AT A GLANCE
•Director of the General Clinical Research Center’s Core Molecular Biology and Genomics Laboratory at UCSF/San Francisco General Hospital;
•Co-Chair of the Association of Biomolecular Research Facilities (ABRF) microarray research group;
•Co-director of the recently established University of California San Francisco DNA Bank facility;
•Administrator of the Gene-Arrays Listserv.
Received a masters degree in cell & molecular biology from San Francisco State University in 1987.
Interests: nature macrophotography, film/cinematography. Passion — music.
QWhat role do microarrays play in research at UCSF?
AArrays have been primarily used for human and murine expression profiling, though we have used yeast arrays. The array studies to date have been in areas such as dermatology, stomatology, HIV, and prions.
QHow is the microarray facility set up within the university?
AThe clients are responsible for supplying the arrays and a final IVT sample. The core handles the last stages of sample preparation, hybridization, washing and staining, scanning, and preliminary evaluation of the quality of the data. All samples are first evaluated via test arrays, and if all proves well, they are then hybridized against the expression arrays. Currently, the primary data is burned onto CDs, and the client receives one copy and the core retains the other in case the first disk goes missing.
QWhat types of microarrays do you use?
ACurrently we are only using the Affymetrix microarray platform. Our primary expression arrays are the human U95A and murine U74A arrays. We’ve also used p53 and CYP450 arrays, and we have a number of studies in the works involving newer arrays such as one for expression profiling of Candida.
QWhat methods do you use to analyze microarray data?

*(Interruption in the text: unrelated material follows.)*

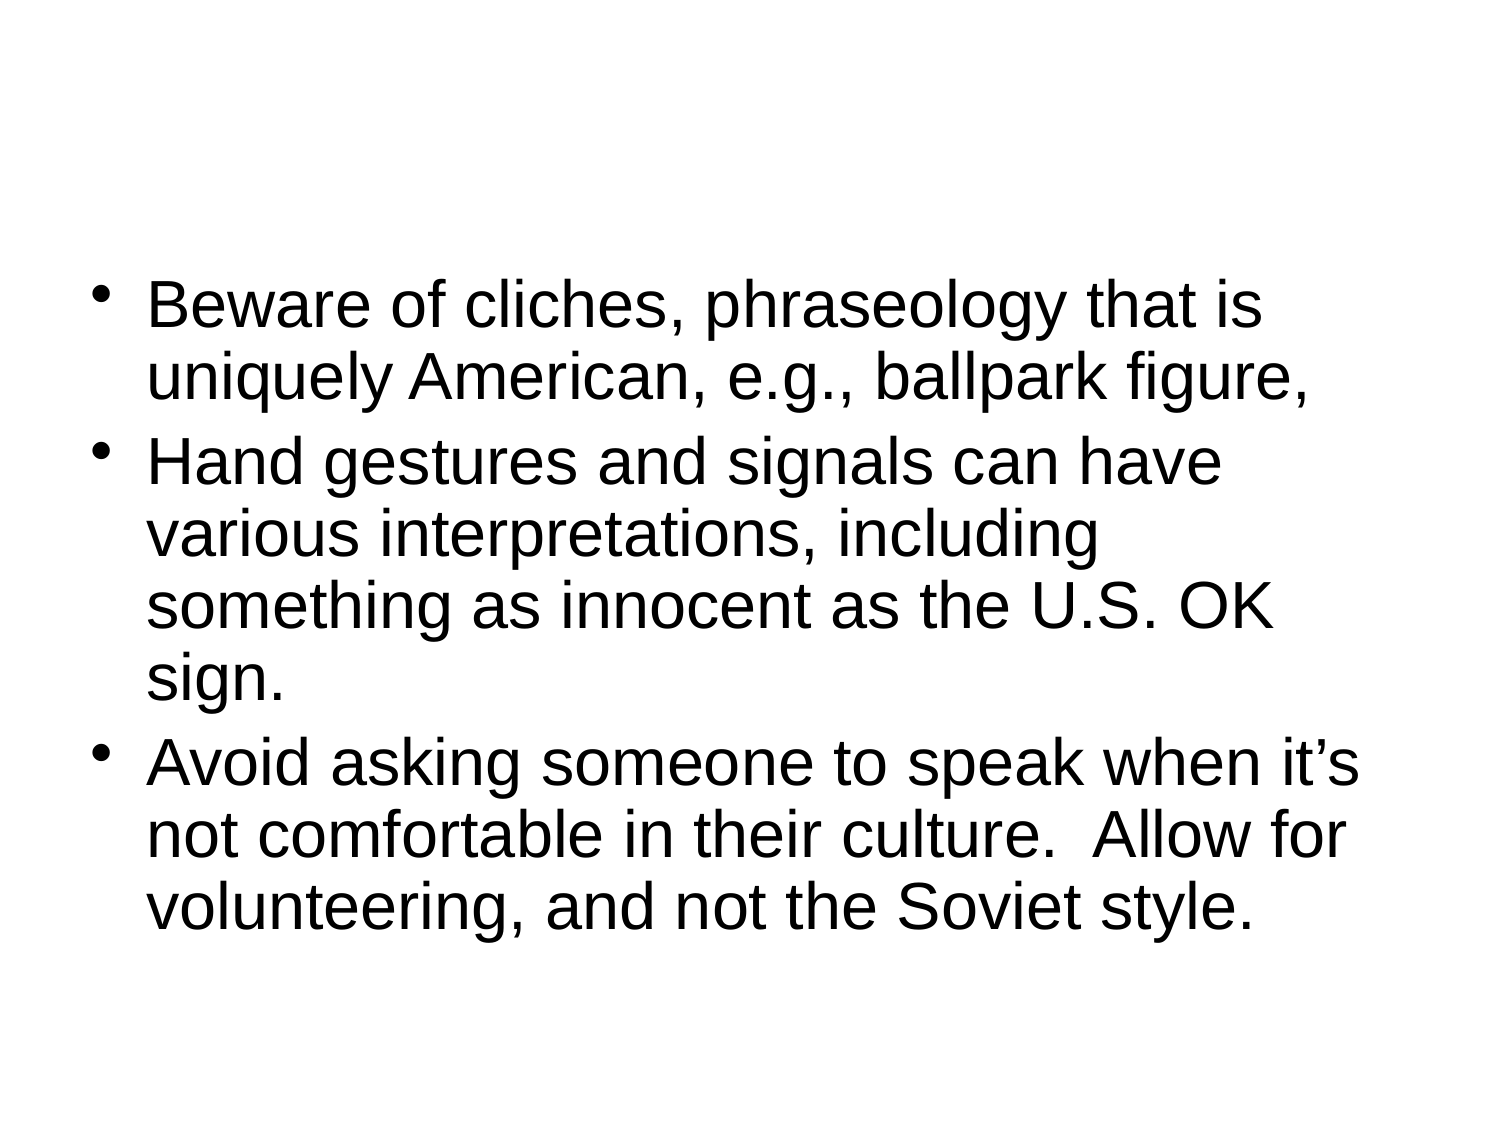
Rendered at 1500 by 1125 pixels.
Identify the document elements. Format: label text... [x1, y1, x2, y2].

AFor lack of a bioinformatics staff, analysis is limited to an evaluation of the quality of the data. However, we’ve recently acquired a new Data workstation, which I hope will allow me to provide a generic ‘first pass’ look at the data. It would be nice to be able to supply every client with a preliminary data set that presents a conclusion or an overview in biological terms and not a seemingly endless spreadsheet that looks more like an accounting nightmare than a biological experiment.
QWhat is the biggest challenge you face in working with microarrays?
AIt would be nice to see a bit more forthrightness on a number of issues from the system’s vendor [Affymetrix]. A good amount of time and effort has been wasted sorting out issues related to the platform. Also, one issue I have found to be somewhat delicate is that of clarifying just how involved the data analysis is, and how readily one can ‘arrive’ at conclusions that in fact are questionable at best. Without care one can be readily misled by a misinterpretation of the data.
QHow do you tackle these challenges?
AOn the issue of the data analysis, one of the first things I do try to do is immediately gauge a researcher’s expectations and knowledge of microarrays. If there is some question in their minds as to what they can expect from the study, I try then to make as clear as possible just what questions the technology can address and to what extent. Often I think that the whole microarray technology has been oversold in many respects as to just what it can do, or what insights it can provide.
QIf you could make out a wish list for microarray technology advances or improvements over the next couple of years, what do you most want or need?
AI would like to see the hybridization times for the arrays sharply decreased. One possibility may come from advances in the microelectronics arena. That would dispense with the overnight hybridization steps now common. Scanning is also a limitation at this point. In the case of Affymetrix, one can process a good number of arrays using multiple fluidics stations, but given that most labs have but one scanner, a bottleneck is unavoidable.
Like most, I would also very much like to see a dramatic decrease in the sample requirements, particularly in the case of human studies where samples are precious and generally very small. A number of studies are not currently possible if for no other reason than the limitations imposed by the current sample requirements.